- Assignment
In the records that come next, find every line with "expression". Return those lines.

- Data to use
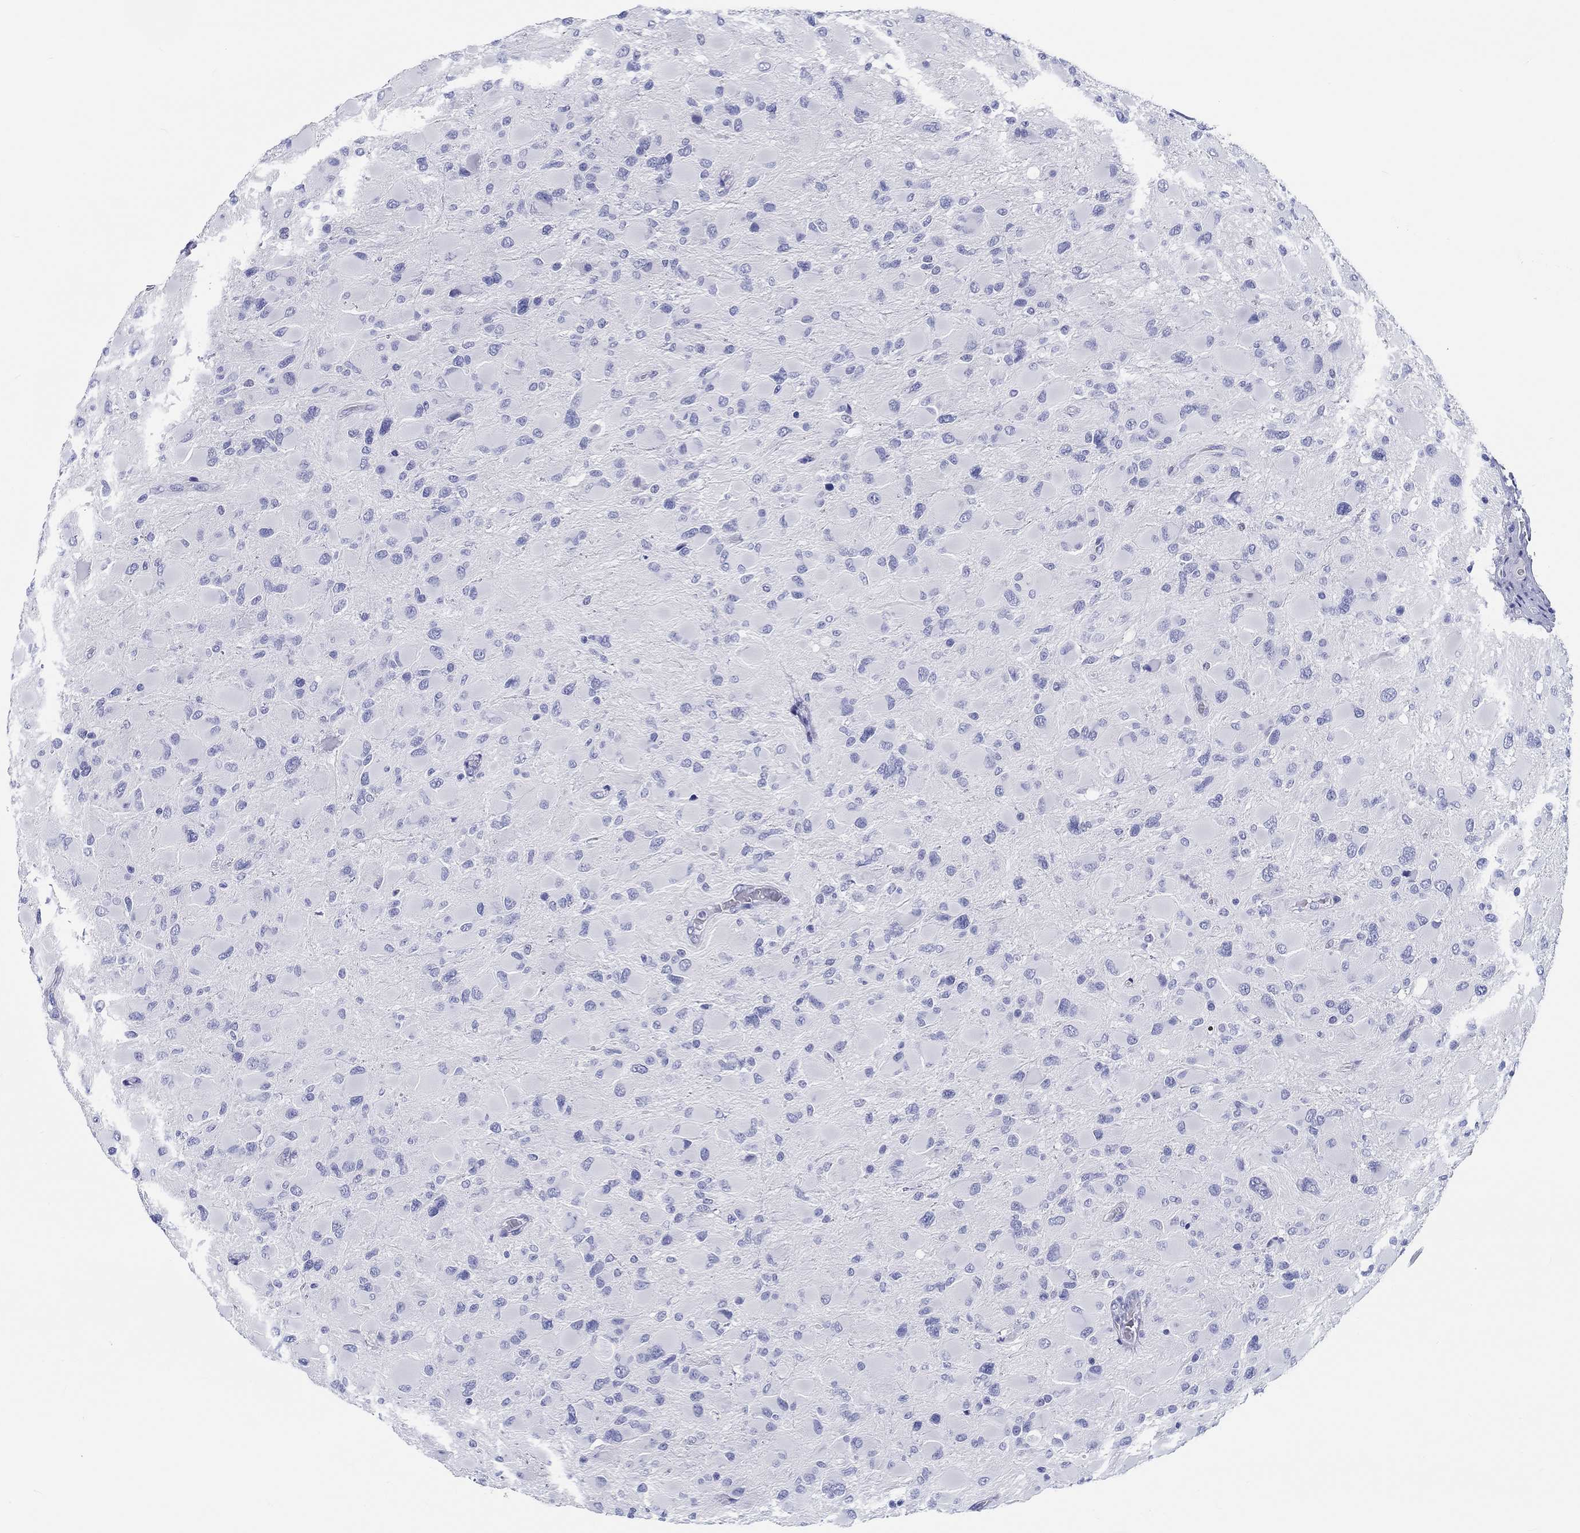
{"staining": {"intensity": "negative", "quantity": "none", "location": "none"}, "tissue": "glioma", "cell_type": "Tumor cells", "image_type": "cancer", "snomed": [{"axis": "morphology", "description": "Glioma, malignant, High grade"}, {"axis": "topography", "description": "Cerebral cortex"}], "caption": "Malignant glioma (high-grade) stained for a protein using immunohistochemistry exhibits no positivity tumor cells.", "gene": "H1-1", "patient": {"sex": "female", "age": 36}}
--
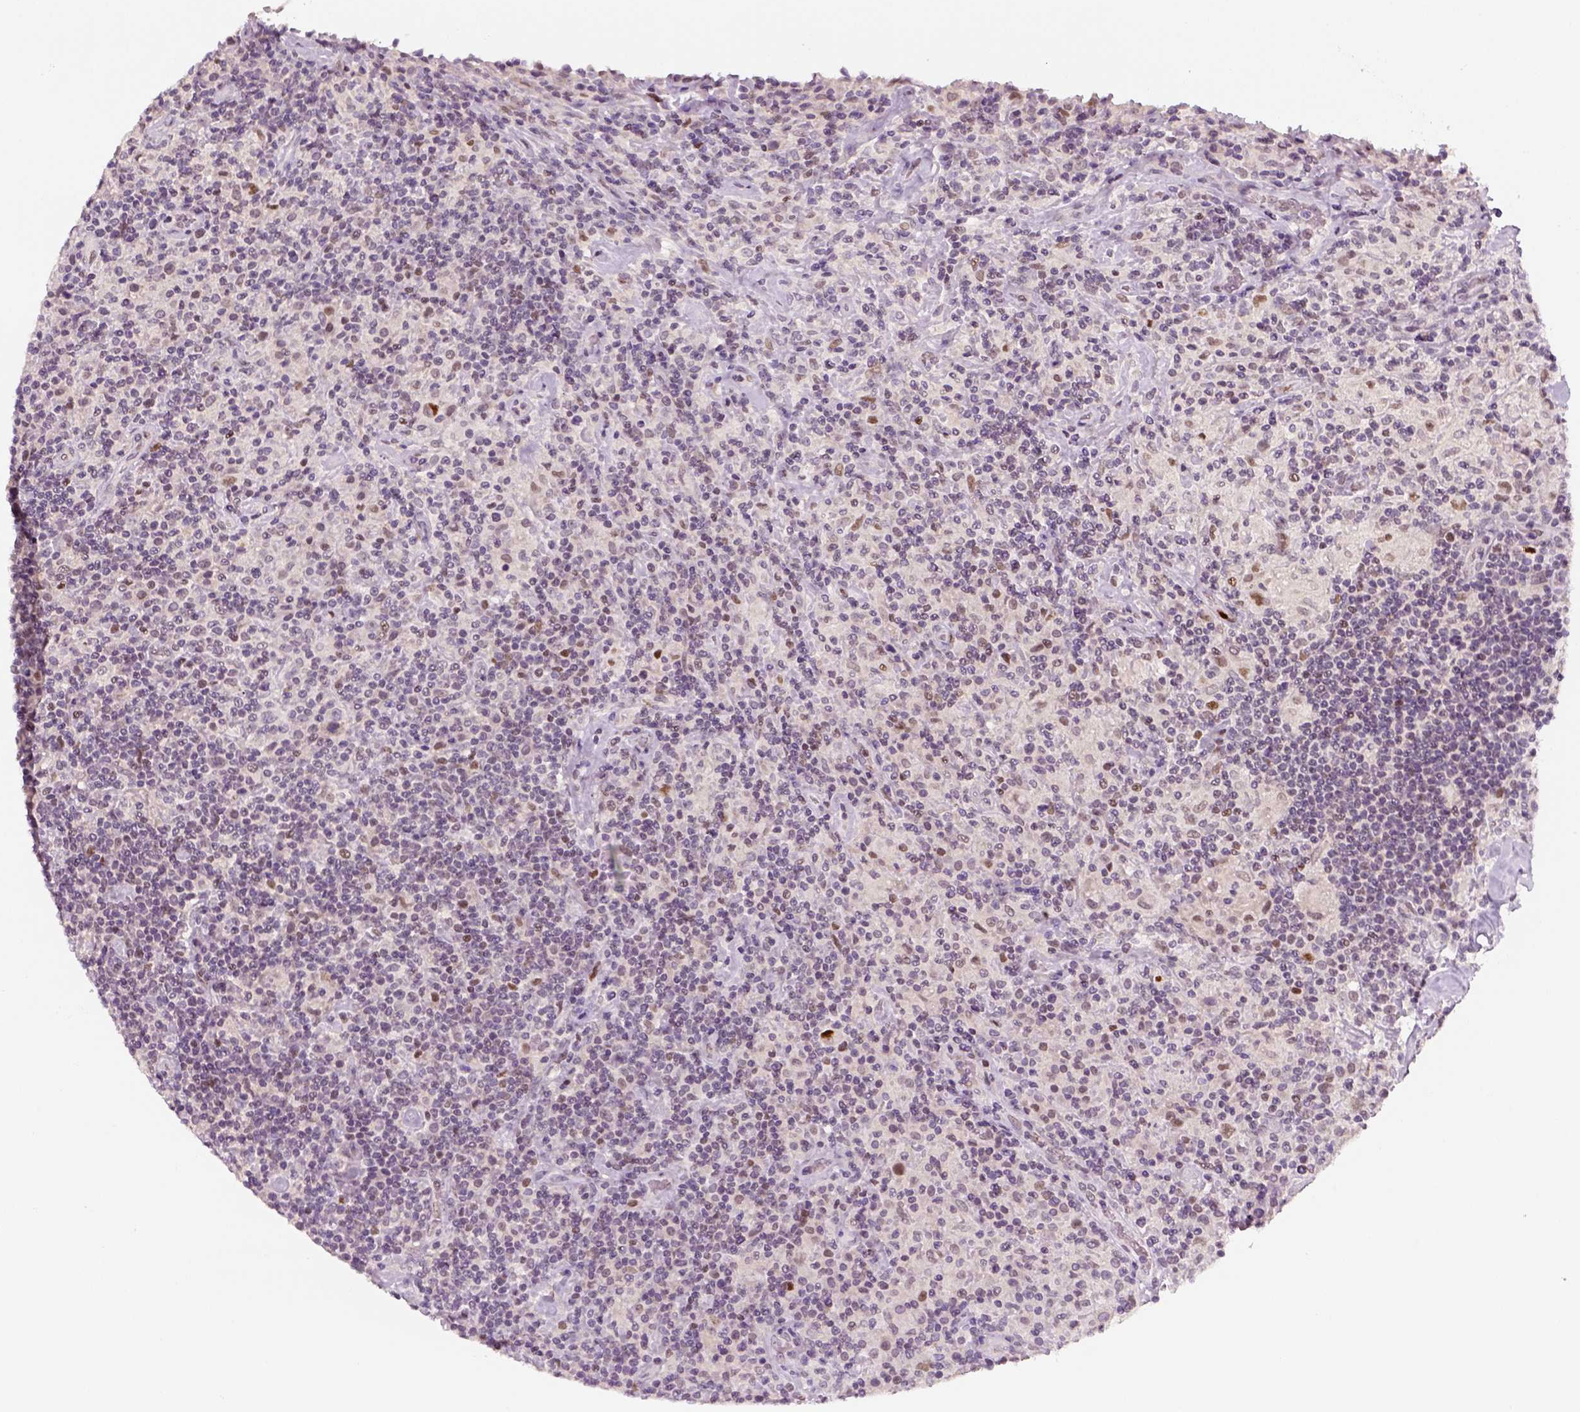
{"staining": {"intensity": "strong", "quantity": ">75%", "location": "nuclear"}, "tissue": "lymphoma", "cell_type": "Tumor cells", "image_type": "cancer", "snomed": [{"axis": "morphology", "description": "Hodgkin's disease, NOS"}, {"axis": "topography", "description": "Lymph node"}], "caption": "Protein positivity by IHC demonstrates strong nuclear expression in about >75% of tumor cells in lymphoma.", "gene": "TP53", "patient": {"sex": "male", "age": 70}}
==
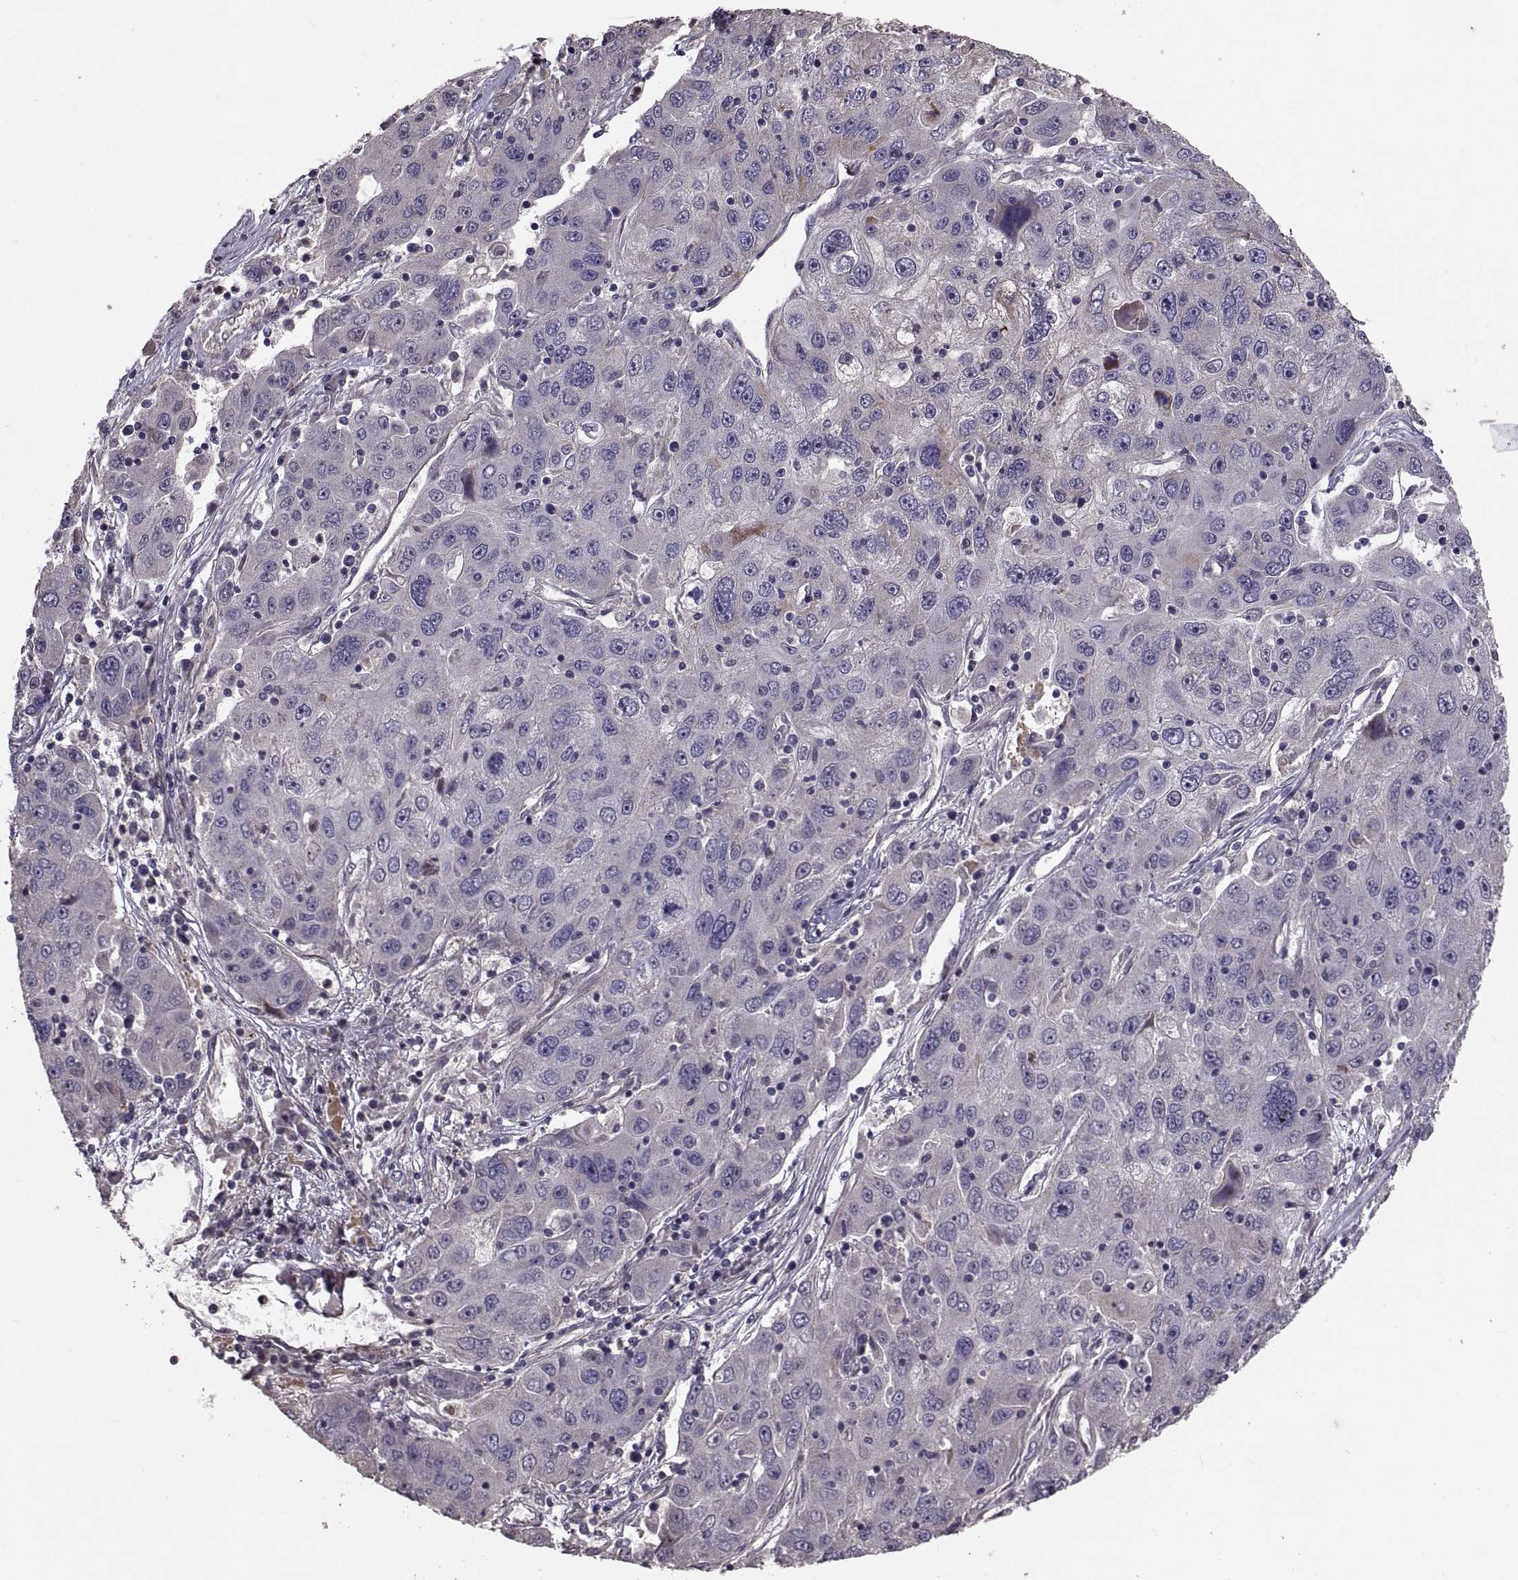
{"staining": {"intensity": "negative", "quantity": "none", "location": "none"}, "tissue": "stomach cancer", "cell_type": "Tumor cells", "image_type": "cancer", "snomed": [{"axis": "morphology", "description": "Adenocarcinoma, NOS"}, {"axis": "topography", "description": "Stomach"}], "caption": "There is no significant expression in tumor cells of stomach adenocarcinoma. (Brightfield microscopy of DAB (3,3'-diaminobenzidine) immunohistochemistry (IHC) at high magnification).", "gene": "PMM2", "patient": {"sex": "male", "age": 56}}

- Worked solution
{"staining": {"intensity": "strong", "quantity": ">75%", "location": "nuclear"}, "tissue": "lymphoma", "cell_type": "Tumor cells", "image_type": "cancer", "snomed": [{"axis": "morphology", "description": "Hodgkin's disease, NOS"}, {"axis": "topography", "description": "Lymph node"}], "caption": "Protein positivity by IHC demonstrates strong nuclear expression in about >75% of tumor cells in lymphoma.", "gene": "TP53", "patient": {"sex": "male", "age": 70}}
{"staining": {"intensity": "negative", "quantity": "none", "location": "none"}, "tissue": "stomach cancer", "cell_type": "Tumor cells", "image_type": "cancer", "snomed": [{"axis": "morphology", "description": "Adenocarcinoma, NOS"}, {"axis": "topography", "description": "Stomach"}], "caption": "There is no significant expression in tumor cells of stomach adenocarcinoma. (Brightfield microscopy of DAB (3,3'-diaminobenzidine) immunohistochemistry (IHC) at high magnification).", "gene": "PMM2", "patient": {"sex": "male", "age": 56}}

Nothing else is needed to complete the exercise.